Maharashtra to denotify sugar, aatta, maida and split dal from APMC list

Written by Geeta Nair | Pune | Updated: Jan 24 2014, 04:09am hrs
While the Maharashtra government is up against the strong traders and commission agents' lobby to exempt fruits and vegetables from the APMC Act to give farmers better access to markets, it is now also in the mood to decontrol some more commodities and free them from the clutches of the Agriculture Produce Market Committee markets.

On the government's denotification list are rava, aatta, maida,split dal and sugar. Expectantly, the traders are up in arms against this move and most APMCs have opposed this and letters of protest are coming in.

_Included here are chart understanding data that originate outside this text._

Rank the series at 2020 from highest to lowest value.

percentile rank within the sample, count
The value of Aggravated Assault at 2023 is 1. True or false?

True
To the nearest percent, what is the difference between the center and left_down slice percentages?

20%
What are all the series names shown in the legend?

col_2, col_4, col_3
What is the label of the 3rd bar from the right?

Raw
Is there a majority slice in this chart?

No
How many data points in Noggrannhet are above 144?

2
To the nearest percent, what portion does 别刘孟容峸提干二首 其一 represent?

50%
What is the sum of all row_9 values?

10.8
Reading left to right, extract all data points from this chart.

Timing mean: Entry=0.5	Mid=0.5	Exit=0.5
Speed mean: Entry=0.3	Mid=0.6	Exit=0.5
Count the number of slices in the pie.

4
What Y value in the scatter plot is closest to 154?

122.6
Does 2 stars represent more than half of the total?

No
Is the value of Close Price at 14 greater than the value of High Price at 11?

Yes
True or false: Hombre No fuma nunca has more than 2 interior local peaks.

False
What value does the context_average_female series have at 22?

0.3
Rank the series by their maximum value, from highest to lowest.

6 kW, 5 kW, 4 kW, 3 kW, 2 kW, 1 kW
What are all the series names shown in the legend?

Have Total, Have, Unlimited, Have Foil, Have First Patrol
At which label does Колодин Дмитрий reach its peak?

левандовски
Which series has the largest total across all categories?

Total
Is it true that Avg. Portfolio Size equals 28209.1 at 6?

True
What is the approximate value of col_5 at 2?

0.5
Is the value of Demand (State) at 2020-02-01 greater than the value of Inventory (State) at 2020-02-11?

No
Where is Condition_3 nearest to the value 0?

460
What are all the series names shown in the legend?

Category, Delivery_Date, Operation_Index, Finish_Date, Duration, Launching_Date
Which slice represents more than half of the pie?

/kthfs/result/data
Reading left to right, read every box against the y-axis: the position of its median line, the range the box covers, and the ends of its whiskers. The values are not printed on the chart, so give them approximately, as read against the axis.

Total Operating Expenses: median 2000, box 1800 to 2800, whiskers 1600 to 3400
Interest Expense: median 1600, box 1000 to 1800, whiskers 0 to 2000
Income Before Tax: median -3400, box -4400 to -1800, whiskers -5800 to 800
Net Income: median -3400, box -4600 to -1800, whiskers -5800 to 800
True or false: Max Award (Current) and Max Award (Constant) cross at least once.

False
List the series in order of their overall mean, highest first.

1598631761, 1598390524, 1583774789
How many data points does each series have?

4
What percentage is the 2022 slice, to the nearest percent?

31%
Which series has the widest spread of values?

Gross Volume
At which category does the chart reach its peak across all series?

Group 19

Deepak Taware, director, marketing, Maharashtra, said the government is serious about removing rava, aatta, maida, split dal and sugar from the list.

These are not directly produced by the farms and are their derivatives so there is no need to keep these commodities on the APMC list, Taware said.

Regulations add about 8% to 10% to the cost without bringing any value into the chain. These commodities are attracting multiple cess and these are loaded on to the price of the commodity, points out Taware.

Take the case of groundnuts. First they are handled as groundnut pods and cess loaded on them, then again when they move as groundnuts, and for the third time when it is processed and converted into groundnut oil. At every stage it attracts cess and commission.

Deepak Chavan, commodity analyst with Agro Futures, says rava, aatta, maida and split dal are not agriculture produce but processed food and should not have been in the list in the first place.

But this was done so that the APMCs could charge the 0.5% cess and 5% to 6% commission these products got on to the APMC list.

If they can exempt these commodities, it will be an achievement as it can have an impact on the cost, he added.

He was, however, sceptical about whether the Maharashtra government can really take on the powerful lobby of traders and commission agents and free these commodities.

There will always be resistance to reforms. Traders fear that their interests will be hurt but there is nothing to fear. There is enough space for everybody to operate, Taware said.

The sector strongly needs investment but it has been choked by the limited infrastructure and license system with no modernisation of the handling systems, he added.

Once these commodities are denotified, enterprising traders can grab this opportunity and create their own markets with modern facilities and do well, he suggested.